Bailout - how soon to tell if it is working?

From those more in the know than I, how soon will we know whether the US’s $near-trillion bailout is succeeding in ameliorating the financial crisis?

What factors will allow us to say when - with any degree of confidence/consensus - whether the bailout was better than the alternatives (including doing nothing)?

A quick-and-dirty way might be to track the TED spread. The link to Bloomberg’s chart is here

http://www.bloomberg.com/apps/quote?ticker=.TEDSP:IND

This is usually defined as the spread between LIBOR rates (the rates at which banks lend to each other) and 3-month T-Bills (the supposedly ‘riskless’ rate).

Historically this has been in the 0.50-1% range. Meaning, it has been a little riskier for banks to lend to each other than it is to buy T-Bills, but not much.

Lately, it’s been up near 4%. Meaning, banks are much more afraid to lend money to each other, and even less interested in lending to regular Joes like you and me.

As long as this rate stays high, not a lot of bank-to-bank lending will take place and therefore less lending will trickle down to Main Street.

When this spread starts to come down, it means banks have more confidence in each other’s creditworthiness, and therefore the pipes of the financial system will start to unclog.

There are other metrics to track, but if you only want to track one, this would get my vote.

CNN yesterday said 6 to 9 months before it would have a decent effect. The .5 interest rate cut. 6 to 9 months.
Seems wrong. Why did we have to pass the bailout in such a hurry if its impact was down the line ? We could have taken time and done it correctly.

I think the theoretical answer is that more banks could have failed.

More banks will fail. A lot more. We are about to take over the banking system. The infusion of 600 billion or so has not shaken interbank lending loose. CNN says a lot of banks have money but lack the confidence to let go of it. We have to get confidence in the system. I do not see how that can happen. It is very hard to borrow.

More banks will fail. A lot more. We are about to take over the banking system. The infusion of 600 billion or so has not shaken interbank lending loose. CNN says a lot of banks have money but lack the confidence to let go of it. We have to get confidence in the system. I do not see how that can happen. It is very hard to borrow.
The market is down over 600 today and dropping.

Financial stocks are plummeting the DOW is 8607.

Very possible. Anyway the urgency came from the sense that more large banks were going to fail soon if nothing was done.

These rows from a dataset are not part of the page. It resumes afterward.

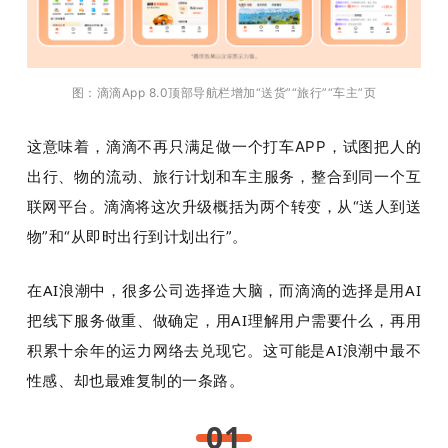
题
图：滴滴
App 8.0
顶部导航栏增加
“
送货
”“
旅行
”“
车主
”
页
爱
这意味着，滴滴不再只满足做一个打车APP，试图把人的
搞
出行、物的流动、旅行计划
和车主服务，整合到同一个互
联网平台。滴滴将这次升级概括为两个转变，从“送人到送
机
物”和“从即时出行到计划出行”。
在AI浪潮中，很多公司选择造大脑，而滴滴的选择是用AI
把线下服务做重、做确定
，用AI理解用户需要什么，再用
积累十余年的运力网络去兑现它。这可能是AI浪潮中最不
性感、却也最难复制的一条路。
01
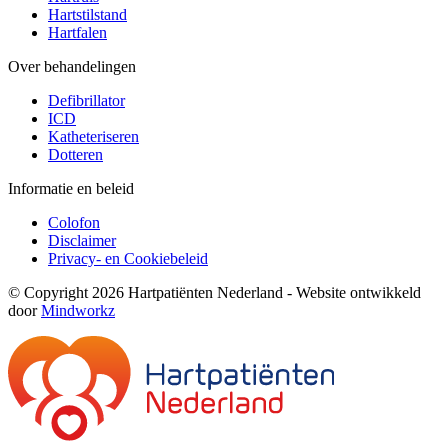
Hartstilstand
Hartfalen
Over behandelingen
Defibrillator
ICD
Katheteriseren
Dotteren
Informatie en beleid
Colofon
Disclaimer
Privacy- en Cookiebeleid
© Copyright 2026 Hartpatiënten Nederland - Website ontwikkeld
door
Mindworkz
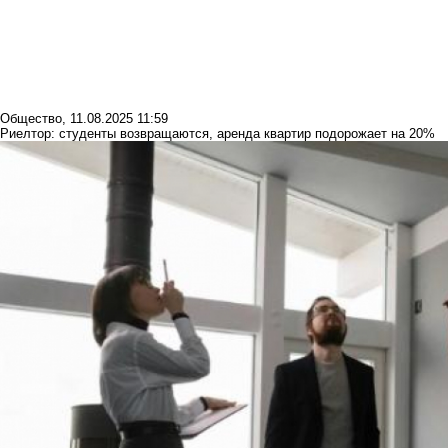
Общество
,
11.08.2025 11:59
Риелтор: студенты возвращаются, аренда квартир подорожает на 20%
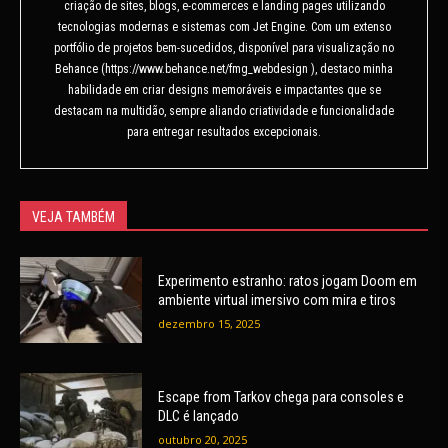
criação de sites, blogs, e-commerces e landing pages utilizando
tecnologias modernas e sistemas com Jet Engine. Com um extenso
portfólio de projetos bem-sucedidos, disponível para visualização no
Behance (https://www.behance.net/fmg_webdesign ), destaco minha
habilidade em criar designs memoráveis e impactantes que se
destacam na multidão, sempre aliando criatividade e funcionalidade
para entregar resultados excepcionais.
VEJA TAMBÉM
Experimento estranho: ratos jogam Doom em
ambiente virtual imersivo com mira e tiros
dezembro 15, 2025
Escape from Tarkov chega para consoles e
DLC é lançado
outubro 20, 2025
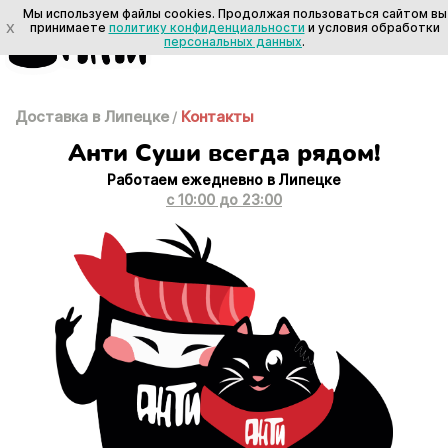
Мы используем файлы cookies. Продолжая пользоваться сайтом вы
X
принимаете
политику конфиденциальности
и условия обработки
персональных данных
.
Доставка в Липецке
/
Контакты
Анти Суши всегда рядом!
Работаем ежедневно в Липецке
с 10:00 до 23:00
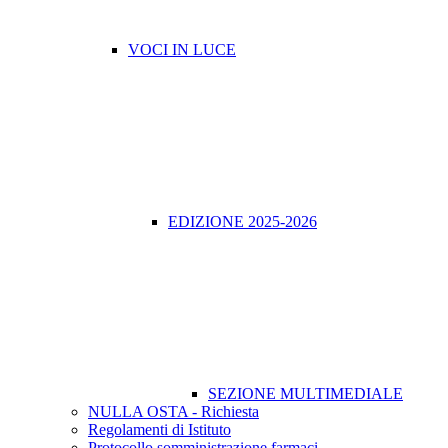
VOCI IN LUCE
EDIZIONE 2025-2026
SEZIONE MULTIMEDIALE
NULLA OSTA - Richiesta
Regolamenti di Istituto
Protocollo somministrazione farmaci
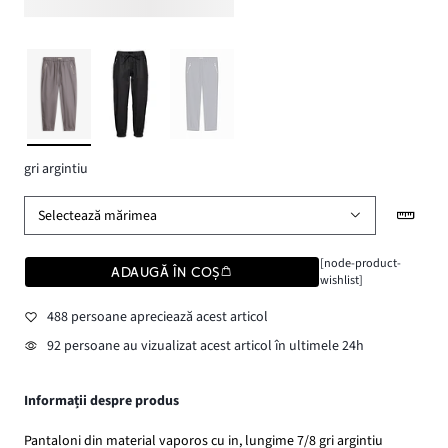
gri argintiu
Selectează mărimea
[node-product-
ADAUGĂ ÎN COȘ
wishlist]
488 persoane apreciează acest articol
92 persoane au vizualizat acest articol în ultimele 24h
Informații despre produs
Pantaloni din material vaporos cu in, lungime 7/8 gri argintiu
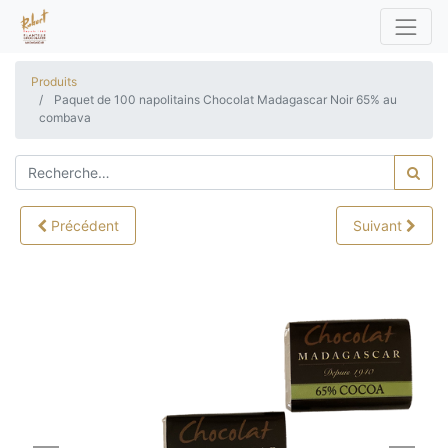
Produits
Paquet de 100 napolitains Chocolat Madagascar Noir 65% au
combava
Précédent
Suivant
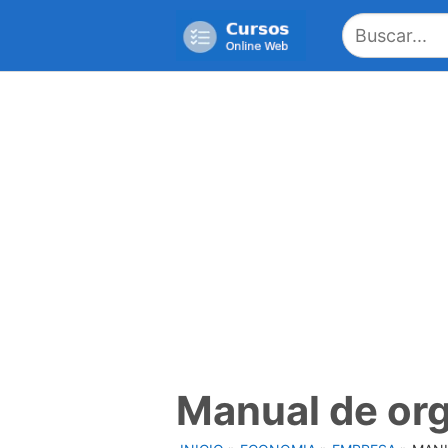
Saltar
al
contenido
Manual de or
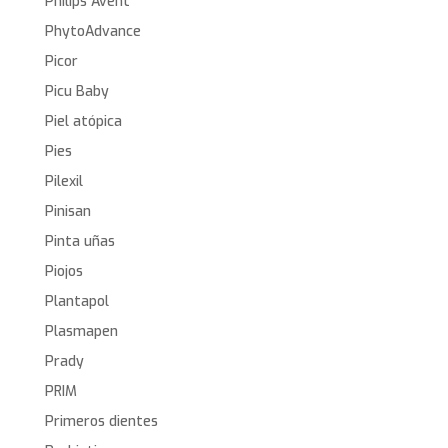
Philips Avent
PhytoAdvance
Picor
Picu Baby
Piel atópica
Pies
Pilexil
Pinisan
Pinta uñas
Piojos
Plantapol
Plasmapen
Prady
PRIM
Primeros dientes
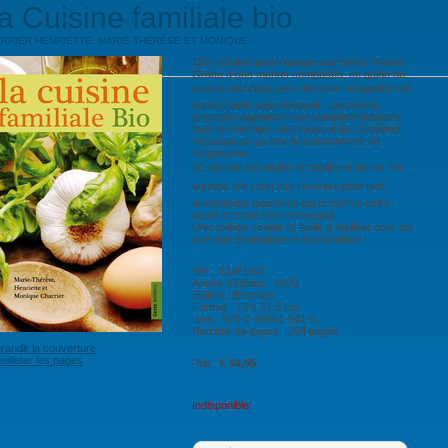
a Cuisine familiale bio
RRIER HENRIETTE, MARIE-THÉRÈSE ET MONIQUE
110 recettes pour manger sain toute l'année.
Grâce à des menus composés, ce guide de
cuisine est conu pour retrouver et garder une
bonne santé naturellement. Les menus
proposés apportent aux cuisiniers-lecteurs
tous les besoins caloriques et les protéines
nécessaires au bon fonctionnement de
l'organisme.
En suivant les règles et traditions du bio, les
auteurs ont conu ces recettes pour une
alimentation équilibrée qui préserve notre
santé et notre environnement.
Une cuisine simple et facile à réaliser pour un
ouvrage écologique et économique !
Réf. : LUP1507
Année d'édition : 2009
Edition : Brochée
Format : 13 x 21,5 cm
Isbn : 978-2-84561-541-0
Nombre de pages : 204 pages
randir la couverture
uilleter les pages
Prix :
€ 04,95
Indisponible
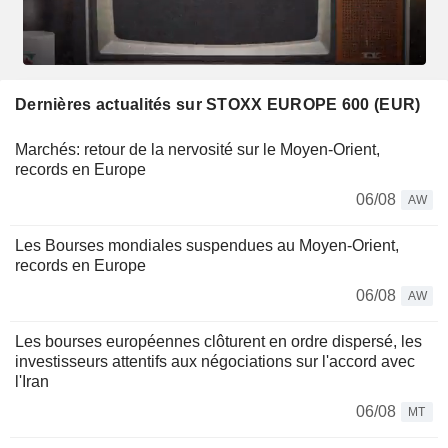
Dernières actualités sur STOXX EUROPE 600 (EUR)
Marchés: retour de la nervosité sur le Moyen-Orient,
records en Europe
06/08
AW
Les Bourses mondiales suspendues au Moyen-Orient,
records en Europe
06/08
AW
Les bourses européennes clôturent en ordre dispersé, les
investisseurs attentifs aux négociations sur l'accord avec
l'Iran
06/08
MT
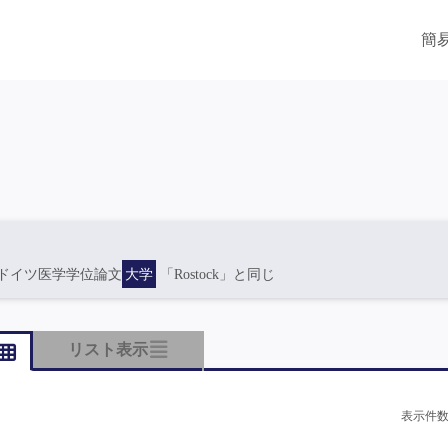
簡
ドイツ医学学位論文
大学
「Rostock」と同じ
リスト表示
表示件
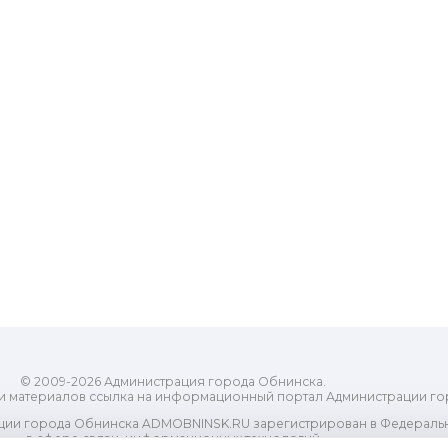
© 2009-2026 Администрация города Обнинска.
и материалов ссылка на информационный портал Администрации го
ии города Обнинска ADMOBNINSK.RU зарегистрирован в Федеральн
в сфере связи, информационных технологий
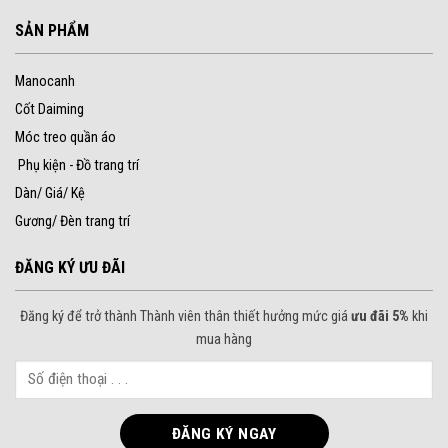
SẢN PHẨM
Manocanh
Cốt Daiming
Móc treo quần áo
Phụ kiện - Đồ trang trí
Dàn/ Giá/ Kệ
Gương/ Đèn trang trí
ĐĂNG KÝ ƯU ĐÃI
Đăng ký để trở thành Thành viên thân thiết hưởng mức giá
ưu đãi 5%
khi
mua hàng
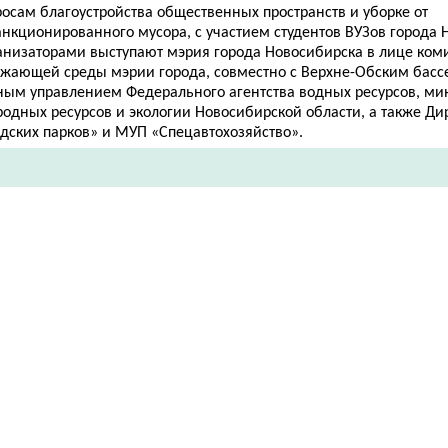
росам благоустройства общественных пространств и уборке от
анкционированного мусора, с участием студентов ВУЗов города 
анизаторами выступают мэрия города Новосибирска в лице ком
ужающей среды мэрии города, совместно с Верхне-Обским бас
ным управлением Федерального агентства водных ресурсов, ми
родных ресурсов и экологии Новосибирской области, а также Д
одских парков» и МУП «Спецавтохозяйство».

How much of the money, if any, has been dispersed? I actually don’t know. The interest rate cuts the other day were also designed to promote more lending and they haven’t, so far. Meanwhile several banks in Europe went down or were given additional guarantees. A U.S. bailout can’t fix that.

The only way we will get confidence in the system is if every piece of dodgy debt is examined, dissected, and tracked backwards through however many onion layers there may be to the ultimate asset that started it. And then its actual value publicized.

I thought the first infusion was supposed to be $150 billion, but I have not been paying very close attention.

What I fear is that these organizations are extremely savvy. Once they have seen the possibility of a subsidy, they will be unwilling to accept the hit involved in selling at depressed market rates.

It is the old slippery slope. If the gov’t will pay $700 bill to bail out AB&C, well, why not anothr couple of hundred billion to help out DE&F? When willwe know we have spent enough?

And if we aren’t going to just keep spending and spending, then why spend the first $700 bill.

Speaking personally, it sucks to see my savings plummet. I hope they recover, at least to some extent. But hey, I’m a big boy, and if I take a hit, well, I’ll just have to make and save some more, and be more careful in my future investments. But what will REALLY piss me off is seeing my net worth take a huge hit AND see my government piling on hundreds of billions of unneccessary additional debt. And I damn well want to see EVERYONE - rich and poor - taking at least as big a hit as I am.

The financial gurus who cooked up these schemes have made sure transparency was not part of the deal. They do not want anybody to know what they did. These schemes were sold around the world with varying government laws and regulations. I think they did an exemplary job of looting. They will skate and even get paid to attempt to fix the messes they made.